# Do I bring my Bike?!



## smessant (Aug 21, 2013)

Hi All,

My name is Sophie and I am moving to Hong Kong on the 9th of September! I've just started to pack and I've been debating whether or not to bring my bike....I don't actually use it very much in London but I've been told there's some great biking trails etc over there....any thoughts? It's being shipped for me so there wouldn't be any additional cost!

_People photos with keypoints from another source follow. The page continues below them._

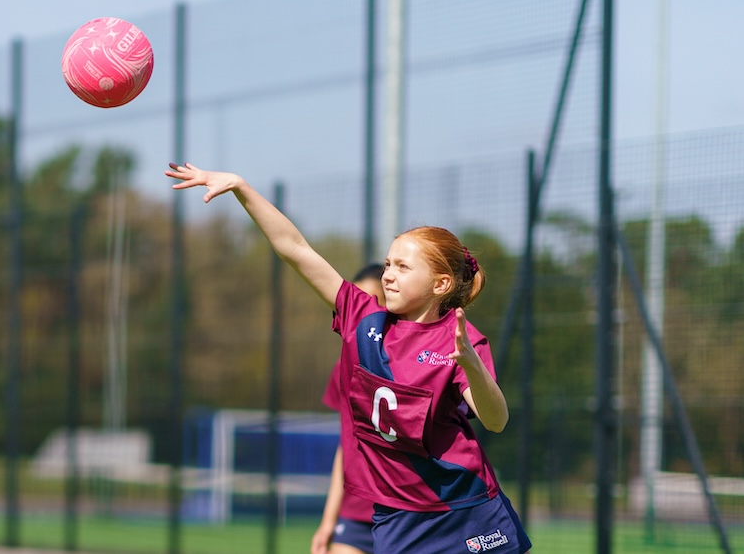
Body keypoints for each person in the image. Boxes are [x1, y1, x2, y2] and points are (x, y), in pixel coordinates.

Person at [167, 162, 530, 554]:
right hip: (397, 517)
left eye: (403, 267)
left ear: (440, 283)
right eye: (388, 264)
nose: (388, 275)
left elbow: (496, 421)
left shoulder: (460, 340)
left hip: (467, 508)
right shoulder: (361, 317)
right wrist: (242, 188)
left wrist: (472, 367)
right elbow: (296, 249)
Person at [311, 264, 383, 554]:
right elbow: (347, 446)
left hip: (406, 516)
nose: (361, 309)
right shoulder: (344, 368)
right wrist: (329, 519)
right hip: (354, 517)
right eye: (357, 299)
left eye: (371, 300)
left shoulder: (417, 364)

I know a total of 0 people in HK so this forum looks like a godsend for meeting others!! If anyones around on the 10th for coffee / drinks on my first day please let me know...it's a little in advance sorry!


Sophie


----------



## AgentSugarCane (Aug 9, 2013)

Hello Sophie
In HK it's very unlikely for you to cycle to school / work as road traffic is too busy. There are indeed many cycling trails and most of them are in the New Territories. Bear in mind that HK is a highly convenient city, you can always rent a bike (usually on hourly, half-daily or daily basis) very easily, especially in the New Territories. So, unless you are very passionate in cycling on your own bike or you are sure that you will be cycling every weekend, it's not a bad idea to take your bike with you.
Hope this helps


----------



## 1morenight1morecity (Sep 4, 2013)

If it's just a city bike then I would leave it... The only people that bike are serious mountain bikers or road cyclist.


----------



## PPashley (Sep 9, 2013)

There are quite a few road bikers that cycle on the south side of HK island and out to shek-o but its a bit dangerous due to narrow roads, traffic etc

Also keeping your bike outside will subject it to all sorts if weather


----------



## smessant (Aug 21, 2013)

Thanks guys! I didn't bring it in the end so thanks for advice!


----------



## happyvalley2013 (Sep 13, 2013)

I can always rent a bike in places like Tai Po and Tai Wai


----------